* [How to complete this task] An exact copy of all entries is the expected answer.

Saved entries
=== Begin Enclosure ===

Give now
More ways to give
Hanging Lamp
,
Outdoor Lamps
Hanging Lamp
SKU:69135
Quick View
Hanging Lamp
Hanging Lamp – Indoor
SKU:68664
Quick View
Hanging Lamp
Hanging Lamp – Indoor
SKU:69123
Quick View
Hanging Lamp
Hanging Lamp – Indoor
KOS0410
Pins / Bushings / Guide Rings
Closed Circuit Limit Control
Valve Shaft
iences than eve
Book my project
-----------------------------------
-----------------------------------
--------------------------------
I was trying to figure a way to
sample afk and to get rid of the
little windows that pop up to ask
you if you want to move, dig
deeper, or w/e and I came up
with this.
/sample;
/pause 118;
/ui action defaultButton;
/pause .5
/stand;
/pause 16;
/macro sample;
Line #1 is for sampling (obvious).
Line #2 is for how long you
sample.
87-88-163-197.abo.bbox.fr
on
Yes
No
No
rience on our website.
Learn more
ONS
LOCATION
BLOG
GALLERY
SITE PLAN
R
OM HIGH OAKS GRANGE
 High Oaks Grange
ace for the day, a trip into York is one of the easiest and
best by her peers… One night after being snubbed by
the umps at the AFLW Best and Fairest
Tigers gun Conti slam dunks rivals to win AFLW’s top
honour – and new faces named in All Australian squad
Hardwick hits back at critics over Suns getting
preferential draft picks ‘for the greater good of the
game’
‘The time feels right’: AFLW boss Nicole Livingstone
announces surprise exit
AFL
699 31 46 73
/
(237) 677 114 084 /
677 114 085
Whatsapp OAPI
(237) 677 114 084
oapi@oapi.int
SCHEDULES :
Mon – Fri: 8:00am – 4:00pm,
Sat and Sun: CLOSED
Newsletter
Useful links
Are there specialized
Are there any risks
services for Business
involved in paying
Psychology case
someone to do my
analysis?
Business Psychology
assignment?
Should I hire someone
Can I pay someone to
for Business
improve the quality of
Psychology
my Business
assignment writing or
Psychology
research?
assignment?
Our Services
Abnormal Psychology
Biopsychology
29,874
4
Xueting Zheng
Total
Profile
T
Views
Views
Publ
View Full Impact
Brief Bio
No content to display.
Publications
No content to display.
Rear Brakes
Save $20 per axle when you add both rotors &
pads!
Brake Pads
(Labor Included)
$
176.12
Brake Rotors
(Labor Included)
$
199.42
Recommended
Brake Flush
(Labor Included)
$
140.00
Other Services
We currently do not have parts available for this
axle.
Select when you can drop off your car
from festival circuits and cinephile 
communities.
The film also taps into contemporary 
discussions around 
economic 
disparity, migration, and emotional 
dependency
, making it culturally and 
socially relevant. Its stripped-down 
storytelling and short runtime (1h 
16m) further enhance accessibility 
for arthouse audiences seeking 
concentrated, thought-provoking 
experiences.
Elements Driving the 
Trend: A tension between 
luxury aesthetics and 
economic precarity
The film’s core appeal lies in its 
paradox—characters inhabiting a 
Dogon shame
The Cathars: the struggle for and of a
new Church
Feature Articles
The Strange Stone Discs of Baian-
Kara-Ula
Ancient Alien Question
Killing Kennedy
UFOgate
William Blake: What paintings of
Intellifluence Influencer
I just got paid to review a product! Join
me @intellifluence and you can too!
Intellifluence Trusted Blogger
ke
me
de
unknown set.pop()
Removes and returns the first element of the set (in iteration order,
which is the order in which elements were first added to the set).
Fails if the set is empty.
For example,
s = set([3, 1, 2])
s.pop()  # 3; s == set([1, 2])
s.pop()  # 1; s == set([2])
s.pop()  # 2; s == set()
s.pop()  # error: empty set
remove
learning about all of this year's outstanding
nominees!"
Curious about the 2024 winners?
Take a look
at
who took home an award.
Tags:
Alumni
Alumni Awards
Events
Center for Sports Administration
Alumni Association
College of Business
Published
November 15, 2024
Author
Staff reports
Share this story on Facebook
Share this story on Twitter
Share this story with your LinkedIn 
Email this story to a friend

=== End Enclosure ===

* [Written answer]
Give now
More ways to give
Hanging Lamp
,
Outdoor Lamps
Hanging Lamp
SKU:69135
Quick View
Hanging Lamp
Hanging Lamp – Indoor
SKU:68664
Quick View
Hanging Lamp
Hanging Lamp – Indoor
SKU:69123
Quick View
Hanging Lamp
Hanging Lamp – Indoor
KOS0410
Pins / Bushings / Guide Rings
Closed Circuit Limit Control
Valve Shaft
iences than eve
Book my project
-----------------------------------
-----------------------------------
--------------------------------
I was trying to figure a way to
sample afk and to get rid of the
little windows that pop up to ask
you if you want to move, dig
deeper, or w/e and I came up
with this.
/sample;
/pause 118;
/ui action defaultButton;
/pause .5
/stand;
/pause 16;
/macro sample;
Line #1 is for sampling (obvious).
Line #2 is for how long you
sample.
87-88-163-197.abo.bbox.fr
on
Yes
No
No
rience on our website.
Learn more
ONS
LOCATION
BLOG
GALLERY
SITE PLAN
R
OM HIGH OAKS GRANGE
 High Oaks Grange
ace for the day, a trip into York is one of the easiest and
best by her peers… One night after being snubbed by
the umps at the AFLW Best and Fairest
Tigers gun Conti slam dunks rivals to win AFLW’s top
honour – and new faces named in All Australian squad
Hardwick hits back at critics over Suns getting
preferential draft picks ‘for the greater good of the
game’
‘The time feels right’: AFLW boss Nicole Livingstone
announces surprise exit
AFL
699 31 46 73
/
(237) 677 114 084 /
677 114 085
Whatsapp OAPI
(237) 677 114 084
oapi@oapi.int
SCHEDULES :
Mon – Fri: 8:00am – 4:00pm,
Sat and Sun: CLOSED
Newsletter
Useful links
Are there specialized
Are there any risks
services for Business
involved in paying
Psychology case
someone to do my
analysis?
Business Psychology
assignment?
Should I hire someone
Can I pay someone to
for Business
improve the quality of
Psychology
my Business
assignment writing or
Psychology
research?
assignment?
Our Services
Abnormal Psychology
Biopsychology
29,874
4
Xueting Zheng
Total
Profile
T
Views
Views
Publ
View Full Impact
Brief Bio
No content to display.
Publications
No content to display.
Rear Brakes
Save $20 per axle when you add both rotors &
pads!
Brake Pads
(Labor Included)
$
176.12
Brake Rotors
(Labor Included)
$
199.42
Recommended
Brake Flush
(Labor Included)
$
140.00
Other Services
We currently do not have parts available for this
axle.
Select when you can drop off your car
from festival circuits and cinephile 
communities.
The film also taps into contemporary 
discussions around 
economic 
disparity, migration, and emotional 
dependency
, making it culturally and 
socially relevant. Its stripped-down 
storytelling and short runtime (1h 
16m) further enhance accessibility 
for arthouse audiences seeking 
concentrated, thought-provoking 
experiences.
Elements Driving the 
Trend: A tension between 
luxury aesthetics and 
economic precarity
The film’s core appeal lies in its 
paradox—characters inhabiting a 
Dogon shame
The Cathars: the struggle for and of a
new Church
Feature Articles
The Strange Stone Discs of Baian-
Kara-Ula
Ancient Alien Question
Killing Kennedy
UFOgate
William Blake: What paintings of
Intellifluence Influencer
I just got paid to review a product! Join
me @intellifluence and you can too!
Intellifluence Trusted Blogger
ke
me
de
unknown set.pop()
Removes and returns the first element of the set (in iteration order,
which is the order in which elements were first added to the set).
Fails if the set is empty.
For example,
s = set([3, 1, 2])
s.pop()  # 3; s == set([1, 2])
s.pop()  # 1; s == set([2])
s.pop()  # 2; s == set()
s.pop()  # error: empty set
remove
learning about all of this year's outstanding
nominees!"
Curious about the 2024 winners?
Take a look
at
who took home an award.
Tags:
Alumni
Alumni Awards
Events
Center for Sports Administration
Alumni Association
College of Business
Published
November 15, 2024
Author
Staff reports
Share this story on Facebook
Share this story on Twitter
Share this story with your LinkedIn 
Email this story to a friend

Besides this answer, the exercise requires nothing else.